Барашек, молоденький и красивый, перепоясанный ремнями, увешанный саблей, гранатами, револьвером и биноклем, прерывисто дышал, оглаживал ладонью свои девичьи румяные щеки и, встречаясь с раскаленными черно-угольными глазами Султанбековой, смущенно отводил в сторону голубые кругляшки глаз.
Еще на базе она почувствовала, что кто-то опять пристально разглядывает ее. Она знала — кто. Подошла, глаза в глаза, снисходительно спросила:
— Что смотришь? Хороша?!
Барашек растерялся:
— Л-любуюсь.
— Стрелять умеешь?
Заторопился, отвечая:
— Это я могу лучше всех в отряде. Еще в Троицкой гимназии по стрельбе брал первые призы.
— Ну, ну. Пойдешь со мной.
На пушистой, насквозь прошитой солнечными лучами, поляне, остановились. Прошли в березы, в густые зеленые травы.
Прохладно и темно.
«Ох, и отомщу же я тебе, Мишенька!» — усмехнулась Султанбекова и, закрыв глаза, раскинула руки:
— Ну, иди…
Барашек упал на ее грудь и услышал горячий шепот-приказ:
— Целуй меня.
Он долго не мог оторвать свое пылающее лицо от ее жадных властных губ и весь трясся. Мешали оружие и одежда.
Она вспомнила сплетни о Екатерине II, о ее дворцовых интимных приключениях, и ей льстило то, что и она может сейчас позволить себе быть Екатериной II. Опять приказала:
— Раздень меня! Жарко… Не торопись.
Он неумело раздевал, отбрасывал в траву ее оружие и одежды, стыдился, краснел, когда она открывала глаза, а когда закрывала, бледнел, и совсем осмелел, услышав растерянное:
— Дальше раздевай…
Она долго ласкала его.
…После, задумчиво отдыхала, жевала травинку, думала о том, что парень сладкий и хорошо бы вот так иногда уходить с ним на край света.

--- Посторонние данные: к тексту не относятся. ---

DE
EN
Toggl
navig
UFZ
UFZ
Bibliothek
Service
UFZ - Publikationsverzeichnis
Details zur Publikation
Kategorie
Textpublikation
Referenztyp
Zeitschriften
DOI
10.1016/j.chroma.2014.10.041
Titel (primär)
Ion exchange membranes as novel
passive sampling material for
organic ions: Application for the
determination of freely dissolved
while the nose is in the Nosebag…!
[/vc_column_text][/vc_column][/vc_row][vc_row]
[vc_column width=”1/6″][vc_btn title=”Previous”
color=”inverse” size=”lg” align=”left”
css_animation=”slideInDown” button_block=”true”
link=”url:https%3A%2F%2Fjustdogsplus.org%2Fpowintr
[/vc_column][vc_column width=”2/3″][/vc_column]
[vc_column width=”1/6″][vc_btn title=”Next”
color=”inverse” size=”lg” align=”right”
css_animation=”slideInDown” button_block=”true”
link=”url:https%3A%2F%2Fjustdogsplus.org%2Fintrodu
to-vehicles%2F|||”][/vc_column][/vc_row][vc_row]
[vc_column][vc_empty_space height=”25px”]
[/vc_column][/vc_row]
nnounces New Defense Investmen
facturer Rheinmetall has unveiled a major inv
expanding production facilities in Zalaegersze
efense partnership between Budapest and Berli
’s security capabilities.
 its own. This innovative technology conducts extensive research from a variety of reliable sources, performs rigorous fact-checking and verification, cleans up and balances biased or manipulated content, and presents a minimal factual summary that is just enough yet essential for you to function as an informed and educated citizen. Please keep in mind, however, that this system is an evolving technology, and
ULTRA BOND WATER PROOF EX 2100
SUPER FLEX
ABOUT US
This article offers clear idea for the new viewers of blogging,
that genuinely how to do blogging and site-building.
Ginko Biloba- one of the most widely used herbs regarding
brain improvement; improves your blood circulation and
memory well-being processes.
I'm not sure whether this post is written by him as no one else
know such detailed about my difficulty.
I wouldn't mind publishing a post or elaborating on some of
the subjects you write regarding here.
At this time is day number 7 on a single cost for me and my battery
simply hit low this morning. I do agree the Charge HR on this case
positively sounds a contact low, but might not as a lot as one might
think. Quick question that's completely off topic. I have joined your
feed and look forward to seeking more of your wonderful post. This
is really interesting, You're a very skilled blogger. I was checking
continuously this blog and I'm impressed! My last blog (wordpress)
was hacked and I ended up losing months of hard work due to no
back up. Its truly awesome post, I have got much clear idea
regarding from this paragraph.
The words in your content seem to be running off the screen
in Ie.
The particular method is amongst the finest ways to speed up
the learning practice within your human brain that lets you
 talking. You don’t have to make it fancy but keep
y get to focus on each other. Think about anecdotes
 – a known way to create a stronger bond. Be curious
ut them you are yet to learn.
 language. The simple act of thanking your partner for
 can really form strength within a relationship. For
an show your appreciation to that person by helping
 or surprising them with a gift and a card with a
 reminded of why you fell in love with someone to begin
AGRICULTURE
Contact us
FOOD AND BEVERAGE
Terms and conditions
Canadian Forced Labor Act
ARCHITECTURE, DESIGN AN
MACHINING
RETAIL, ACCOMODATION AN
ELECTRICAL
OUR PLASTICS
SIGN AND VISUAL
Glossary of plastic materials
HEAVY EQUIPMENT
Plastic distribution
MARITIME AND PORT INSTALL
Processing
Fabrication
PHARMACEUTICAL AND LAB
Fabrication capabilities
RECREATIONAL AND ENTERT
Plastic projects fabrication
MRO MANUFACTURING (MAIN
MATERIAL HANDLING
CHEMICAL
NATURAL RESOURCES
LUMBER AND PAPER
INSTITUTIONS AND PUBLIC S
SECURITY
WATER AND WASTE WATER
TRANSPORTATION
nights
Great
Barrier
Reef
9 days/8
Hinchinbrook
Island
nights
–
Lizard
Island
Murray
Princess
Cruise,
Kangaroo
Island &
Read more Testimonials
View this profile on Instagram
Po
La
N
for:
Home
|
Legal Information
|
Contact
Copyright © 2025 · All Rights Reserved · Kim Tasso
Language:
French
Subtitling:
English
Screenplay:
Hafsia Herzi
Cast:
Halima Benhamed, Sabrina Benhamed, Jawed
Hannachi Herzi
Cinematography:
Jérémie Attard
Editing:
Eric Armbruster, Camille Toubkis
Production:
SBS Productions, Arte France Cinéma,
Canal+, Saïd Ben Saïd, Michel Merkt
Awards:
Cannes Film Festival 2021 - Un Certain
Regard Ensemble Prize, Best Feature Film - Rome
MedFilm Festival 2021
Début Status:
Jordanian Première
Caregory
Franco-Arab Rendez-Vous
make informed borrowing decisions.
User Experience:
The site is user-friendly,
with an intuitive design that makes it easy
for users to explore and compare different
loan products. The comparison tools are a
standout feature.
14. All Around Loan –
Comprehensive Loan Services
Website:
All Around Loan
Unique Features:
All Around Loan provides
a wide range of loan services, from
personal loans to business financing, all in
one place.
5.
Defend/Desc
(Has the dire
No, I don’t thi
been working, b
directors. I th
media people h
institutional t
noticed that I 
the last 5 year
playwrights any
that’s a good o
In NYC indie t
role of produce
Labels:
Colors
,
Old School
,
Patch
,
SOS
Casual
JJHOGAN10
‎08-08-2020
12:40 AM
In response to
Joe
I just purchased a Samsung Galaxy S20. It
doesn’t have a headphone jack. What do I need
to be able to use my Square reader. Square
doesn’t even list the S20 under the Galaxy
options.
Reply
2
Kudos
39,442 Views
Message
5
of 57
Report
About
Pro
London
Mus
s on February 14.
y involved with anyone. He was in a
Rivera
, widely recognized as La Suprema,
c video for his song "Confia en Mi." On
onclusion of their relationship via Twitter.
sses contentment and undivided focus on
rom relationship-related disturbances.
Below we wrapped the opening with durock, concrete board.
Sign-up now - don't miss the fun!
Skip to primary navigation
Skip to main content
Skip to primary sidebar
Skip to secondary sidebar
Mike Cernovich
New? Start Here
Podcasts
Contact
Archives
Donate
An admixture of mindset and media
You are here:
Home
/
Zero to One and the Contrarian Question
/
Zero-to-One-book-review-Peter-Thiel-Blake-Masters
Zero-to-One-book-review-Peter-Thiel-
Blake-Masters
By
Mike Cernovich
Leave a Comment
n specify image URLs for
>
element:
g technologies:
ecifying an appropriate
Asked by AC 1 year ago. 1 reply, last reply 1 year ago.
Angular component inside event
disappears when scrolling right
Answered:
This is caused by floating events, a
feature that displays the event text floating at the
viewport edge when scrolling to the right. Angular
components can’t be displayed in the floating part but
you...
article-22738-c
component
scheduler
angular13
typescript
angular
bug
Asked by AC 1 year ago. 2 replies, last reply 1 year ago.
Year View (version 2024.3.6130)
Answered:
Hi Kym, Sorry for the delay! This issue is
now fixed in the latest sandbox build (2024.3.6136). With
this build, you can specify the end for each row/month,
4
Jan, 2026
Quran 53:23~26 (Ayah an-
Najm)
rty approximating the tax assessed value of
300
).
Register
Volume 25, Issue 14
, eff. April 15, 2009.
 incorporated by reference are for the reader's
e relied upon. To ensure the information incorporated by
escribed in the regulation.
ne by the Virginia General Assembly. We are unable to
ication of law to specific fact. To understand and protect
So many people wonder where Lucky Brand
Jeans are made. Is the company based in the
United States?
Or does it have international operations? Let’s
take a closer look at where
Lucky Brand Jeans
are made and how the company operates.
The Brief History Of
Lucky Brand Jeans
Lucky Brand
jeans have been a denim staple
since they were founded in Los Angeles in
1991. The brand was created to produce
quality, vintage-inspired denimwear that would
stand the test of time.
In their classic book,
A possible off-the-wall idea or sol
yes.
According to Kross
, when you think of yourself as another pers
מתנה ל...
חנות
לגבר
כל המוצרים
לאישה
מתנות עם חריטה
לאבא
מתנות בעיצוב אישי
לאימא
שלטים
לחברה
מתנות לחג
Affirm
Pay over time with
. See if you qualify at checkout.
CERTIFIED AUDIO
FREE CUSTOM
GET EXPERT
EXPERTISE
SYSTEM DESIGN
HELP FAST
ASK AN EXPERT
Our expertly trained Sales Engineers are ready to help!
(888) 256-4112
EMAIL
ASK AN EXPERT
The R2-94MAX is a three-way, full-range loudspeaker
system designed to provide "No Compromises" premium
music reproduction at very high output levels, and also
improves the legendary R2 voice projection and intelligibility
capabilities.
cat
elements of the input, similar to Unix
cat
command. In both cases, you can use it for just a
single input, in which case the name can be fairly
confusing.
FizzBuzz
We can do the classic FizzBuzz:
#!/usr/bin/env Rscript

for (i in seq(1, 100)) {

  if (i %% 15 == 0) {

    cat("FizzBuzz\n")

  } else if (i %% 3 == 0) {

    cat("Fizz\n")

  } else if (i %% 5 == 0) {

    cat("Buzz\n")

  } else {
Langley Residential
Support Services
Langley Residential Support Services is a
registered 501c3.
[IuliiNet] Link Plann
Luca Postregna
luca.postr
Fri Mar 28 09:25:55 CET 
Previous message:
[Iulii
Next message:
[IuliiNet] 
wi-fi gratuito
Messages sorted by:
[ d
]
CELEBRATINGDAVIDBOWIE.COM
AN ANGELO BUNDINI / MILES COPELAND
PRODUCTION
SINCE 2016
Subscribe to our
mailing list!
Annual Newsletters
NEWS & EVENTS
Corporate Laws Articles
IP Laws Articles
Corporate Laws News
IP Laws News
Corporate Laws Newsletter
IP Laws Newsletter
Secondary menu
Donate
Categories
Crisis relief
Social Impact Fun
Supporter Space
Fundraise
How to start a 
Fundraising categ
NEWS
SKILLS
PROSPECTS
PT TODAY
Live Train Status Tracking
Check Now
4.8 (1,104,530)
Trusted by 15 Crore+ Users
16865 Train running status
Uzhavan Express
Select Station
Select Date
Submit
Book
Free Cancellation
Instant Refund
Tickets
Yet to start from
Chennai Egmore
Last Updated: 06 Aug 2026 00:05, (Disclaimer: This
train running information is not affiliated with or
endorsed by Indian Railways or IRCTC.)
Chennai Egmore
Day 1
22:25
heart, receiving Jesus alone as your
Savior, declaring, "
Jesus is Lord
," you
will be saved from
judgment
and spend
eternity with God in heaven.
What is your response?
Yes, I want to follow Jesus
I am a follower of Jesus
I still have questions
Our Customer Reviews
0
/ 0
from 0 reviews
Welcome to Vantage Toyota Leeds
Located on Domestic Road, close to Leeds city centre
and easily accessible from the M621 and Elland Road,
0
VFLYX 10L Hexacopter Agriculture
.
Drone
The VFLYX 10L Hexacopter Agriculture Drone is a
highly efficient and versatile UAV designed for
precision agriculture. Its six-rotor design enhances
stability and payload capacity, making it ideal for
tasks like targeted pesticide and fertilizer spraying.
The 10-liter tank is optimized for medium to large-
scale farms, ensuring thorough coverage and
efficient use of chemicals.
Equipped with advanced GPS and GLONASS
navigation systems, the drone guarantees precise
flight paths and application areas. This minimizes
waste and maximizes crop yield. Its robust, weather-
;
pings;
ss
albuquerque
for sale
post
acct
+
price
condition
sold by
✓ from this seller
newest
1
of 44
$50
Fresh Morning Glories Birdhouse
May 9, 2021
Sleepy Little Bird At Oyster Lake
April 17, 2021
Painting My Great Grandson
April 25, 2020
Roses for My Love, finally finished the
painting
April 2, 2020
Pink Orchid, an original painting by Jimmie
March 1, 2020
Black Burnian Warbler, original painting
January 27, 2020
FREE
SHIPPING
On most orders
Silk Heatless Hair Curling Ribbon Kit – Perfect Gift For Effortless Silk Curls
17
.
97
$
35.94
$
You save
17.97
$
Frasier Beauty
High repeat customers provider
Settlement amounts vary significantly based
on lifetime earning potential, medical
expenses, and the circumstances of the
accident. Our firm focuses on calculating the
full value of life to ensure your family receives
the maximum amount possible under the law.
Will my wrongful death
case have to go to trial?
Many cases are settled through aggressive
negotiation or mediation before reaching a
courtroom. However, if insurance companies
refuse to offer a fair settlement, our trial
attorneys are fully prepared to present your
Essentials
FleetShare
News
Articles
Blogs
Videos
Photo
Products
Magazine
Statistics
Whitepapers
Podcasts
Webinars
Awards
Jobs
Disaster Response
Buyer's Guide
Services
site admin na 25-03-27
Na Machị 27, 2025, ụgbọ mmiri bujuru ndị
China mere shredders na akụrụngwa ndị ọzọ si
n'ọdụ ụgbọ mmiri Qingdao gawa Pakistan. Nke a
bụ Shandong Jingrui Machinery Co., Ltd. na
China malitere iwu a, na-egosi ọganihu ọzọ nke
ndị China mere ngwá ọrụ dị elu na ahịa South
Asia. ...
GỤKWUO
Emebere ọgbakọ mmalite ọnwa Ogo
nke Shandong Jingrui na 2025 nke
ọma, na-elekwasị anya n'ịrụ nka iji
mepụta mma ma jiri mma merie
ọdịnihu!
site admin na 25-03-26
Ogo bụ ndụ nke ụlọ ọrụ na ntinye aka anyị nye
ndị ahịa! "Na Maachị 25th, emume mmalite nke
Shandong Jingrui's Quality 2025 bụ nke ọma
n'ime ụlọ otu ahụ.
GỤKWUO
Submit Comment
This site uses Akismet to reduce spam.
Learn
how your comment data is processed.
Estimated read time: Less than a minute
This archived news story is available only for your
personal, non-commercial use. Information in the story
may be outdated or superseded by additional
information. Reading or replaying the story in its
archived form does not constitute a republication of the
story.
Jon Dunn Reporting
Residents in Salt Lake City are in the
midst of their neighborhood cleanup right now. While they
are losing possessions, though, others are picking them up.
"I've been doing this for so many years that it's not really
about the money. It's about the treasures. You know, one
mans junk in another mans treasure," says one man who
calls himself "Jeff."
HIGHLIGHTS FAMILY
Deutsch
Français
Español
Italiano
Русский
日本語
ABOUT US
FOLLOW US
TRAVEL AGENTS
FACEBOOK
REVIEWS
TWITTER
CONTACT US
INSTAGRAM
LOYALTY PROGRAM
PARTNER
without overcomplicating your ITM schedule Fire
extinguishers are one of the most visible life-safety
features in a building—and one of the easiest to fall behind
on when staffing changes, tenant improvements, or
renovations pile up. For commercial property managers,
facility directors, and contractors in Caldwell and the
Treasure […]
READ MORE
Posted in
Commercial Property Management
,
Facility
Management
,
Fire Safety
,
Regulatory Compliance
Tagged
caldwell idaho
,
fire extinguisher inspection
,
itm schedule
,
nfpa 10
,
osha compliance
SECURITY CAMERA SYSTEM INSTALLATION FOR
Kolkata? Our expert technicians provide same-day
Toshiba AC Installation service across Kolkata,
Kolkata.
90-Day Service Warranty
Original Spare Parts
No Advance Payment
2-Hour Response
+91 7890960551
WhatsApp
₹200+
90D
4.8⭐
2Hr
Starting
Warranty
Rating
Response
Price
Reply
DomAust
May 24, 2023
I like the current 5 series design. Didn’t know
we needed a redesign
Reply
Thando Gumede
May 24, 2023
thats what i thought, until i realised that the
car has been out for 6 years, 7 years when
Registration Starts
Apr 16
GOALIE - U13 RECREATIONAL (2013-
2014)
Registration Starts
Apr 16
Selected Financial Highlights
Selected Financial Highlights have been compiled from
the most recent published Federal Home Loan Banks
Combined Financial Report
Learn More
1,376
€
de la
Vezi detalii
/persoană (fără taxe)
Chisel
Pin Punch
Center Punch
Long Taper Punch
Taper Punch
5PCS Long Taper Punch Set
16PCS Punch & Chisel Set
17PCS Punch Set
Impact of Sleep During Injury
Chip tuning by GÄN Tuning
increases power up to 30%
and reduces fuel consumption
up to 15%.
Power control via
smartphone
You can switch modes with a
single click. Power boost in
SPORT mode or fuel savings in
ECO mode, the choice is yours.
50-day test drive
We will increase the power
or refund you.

И другие горько-злые мысли приходили ей в голову: «Всем расскажет. Узнает Мишка… убьет». Вспоминала, как по-волчьи гнались за ней, стреляли в нее, скрутили, чуть не предали позору, и ненависть заставила сжать ей губы. «И он тоже гнался за мной и стрелял, стрелял в меня! Первые призы брал, говорит?!»
— Отвернись! Одеваться буду!
Она выстрелила в спину Барашка один раз. Он обернулся, губы его задергались, как у ребенка, и он почему-то не падал, а плачущим удивленным голосом спросил:
— Вы меня убили? Да? Я уже мертвый… да?!
Шагнул к ней и после второго выстрела рухнул к ее ногам.
«Ах, что же я наделала?!» — она осторожно погладила его по кудрям и сжалась от страха, а потом истерично расхохоталась оттого, быть может, что вот запросто убила человека, который когда-то мог запросто подстрелить и ее.